И тем самым взвалил на себя еще новое обязательство.
И как же обрадовался он, когда узнал от парикмахера, что женщины наши не стригутся,— следовательно, подвертывается смысл пребывания в городе, смысл, близкий его специальности. Тогда-то он и поразил фантазию Люмьерского новыми возможностями. Но это была лишь мыслимая, а не действительная цель. К тому же и нить, связывающая приезжего с бандитами, не прерывалась. Нужно было бежать, и как можно скорее. Малодушие все более овладевало героем нашим. Он сбрил себе бороду, воспользовавшись отсутствием парикмахера (потому что при нем и на этот детский способ скрыться от бандитов не решился бы), и кинулся на почту узнать о деньгах, хотя, конечно, понимал, что они не могли бы так скоро прийти. Но Козлинский привык действовать. Он хватался за последнее «авось», все более теряя под ногами почву. А тут подвернулся Клуня со своим непрошеным любопытством — этот городской глашатай, которого Козлинский угадал обостренным чутьем и тотчас люто начал ненавидеть и бояться. Здесь-то и пришел он к полному поражению и бессмыслице, порожденной любовью к смыслу. Боясь и ненавидя, он стал особенно предупредителен и дружествен с Клуней. Он соврал ему о каком-то инженере, назвав первую попавшуюся фамилию. Ни на секунду не забывая о ярах, обмолвился о ровном месте, восстанавливая свое «гражданское достоинство», запутался окончательно и, наконец, издали увидав яры, спохватившись, что бандиты могут почесть его вторичное появление в этих местах за желание их выдать, позорно бежал, лишаясь этим в глазах Клуни уже всякого достоинства.
Стоит ли следить дальше за поступками Козлинского, за проявлением его отчаянности, когда на него насел в кондитерской Клуня? Стоит ли объяснять эту храбрость труса, не верящего своей смелости, переставшего понимать, что с ним, где он и кто он? Стоит ли после того оправдывать его скромность на вечере у Близняк, его красноречивую немногословность и фигуру умолчания, какую он усвоил себе в разговоре с Сонечкой Нибелунговой, обрядившей его в кинорежиссеры и Дугласа Фербенкса? Алексей Иванович стал игрушкой логики бессмыслицы. Утратив веру в возможность немедленного бегства из города, ввиду ограбления почты лишенный средств к существованию, затурканный и поднятый людской молвой на ходули,— он принужден был действовать так, как бы действовал тот, за кого его принимали,— то есть актер, кинорежиссер и авантюрист.
Он попытался оправдать надежды из чувства самосохранения.
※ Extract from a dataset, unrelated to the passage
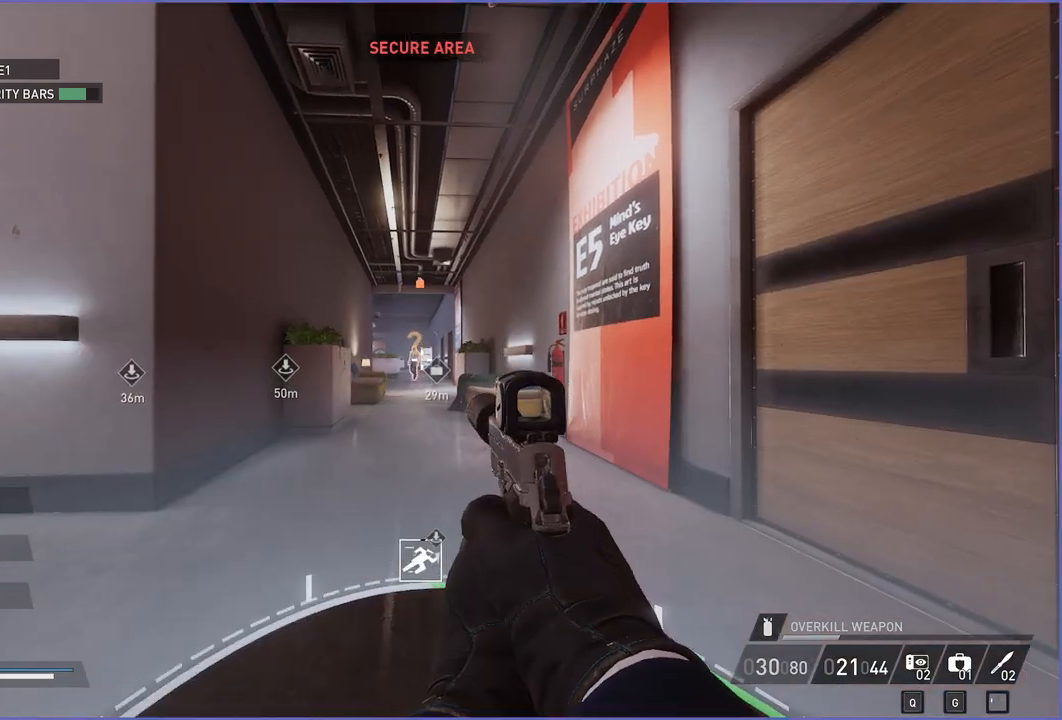
{"keys": [], "mouse": [], "events": [[80, "w", "down"], [120, "v", "down"], [140, "w", "up"], [160, "v", "up"], [180, "s", "down"], [220, "s", "up"]]}
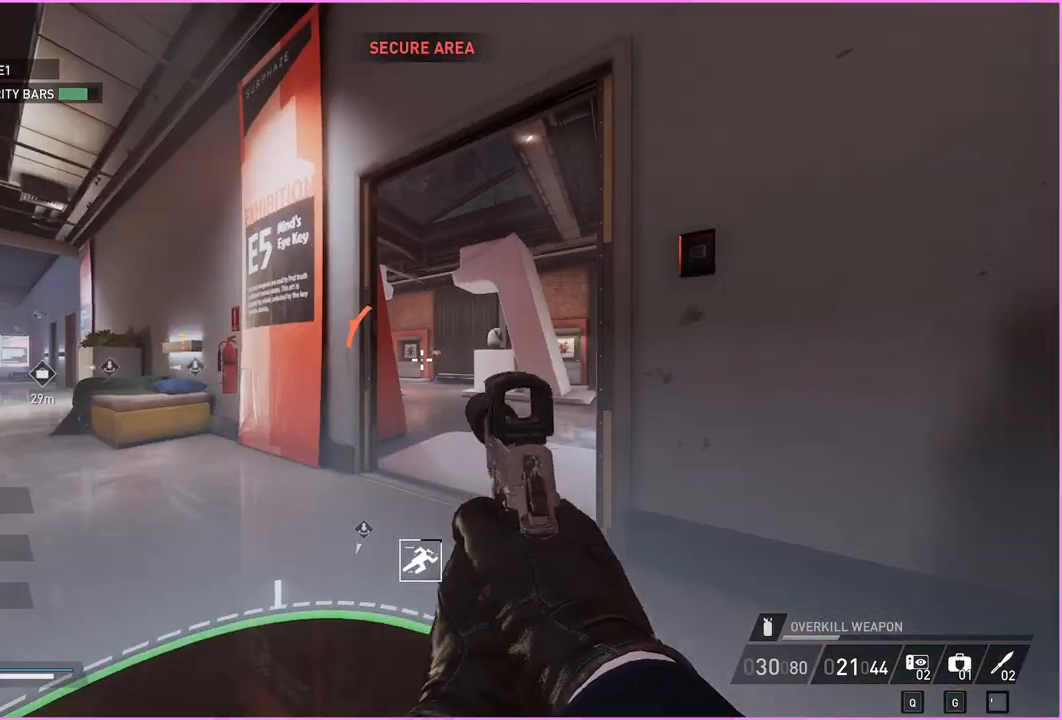
{"keys": ["a", "w"], "mouse": [], "events": [[220, "w", "down"], [240, "shift", "down"], [260, "ctrl", "down"], [260, "shift", "up"], [280, "ctrl", "up"], [320, "w", "up"], [340, "a", "down"], [380, "w", "down"]]}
Но может ли скромный, затурканный, честный обыватель творить, как авантюрист и жулик?
Козлинский лишь добросовестно намылил себе петлю, вложил в нее свою шею и сделал неотвратимый прыжок к бесславной гибели.
— Пожалуй, однако, честнее и безопаснее было бы покаяться во всем, попросить денег на дорогу и уехать,— возразят мне читатели.
— Да,— отвечу я,— это было бы проще и честнее, если бы мыслилось возможным. Но это было невозможным сделать человеку, который больше-то всего и боялся вызвать к себе недоверие, показаться дураком и жуликом. А ведь так бы, конечно, и сталось, принимая во внимание тех, кто возлагал надежды .
— Мы тебя породили, мы тебя и убьем,— сказали бы они, следуя жестокому убеждению своего далекого предка Бульбы.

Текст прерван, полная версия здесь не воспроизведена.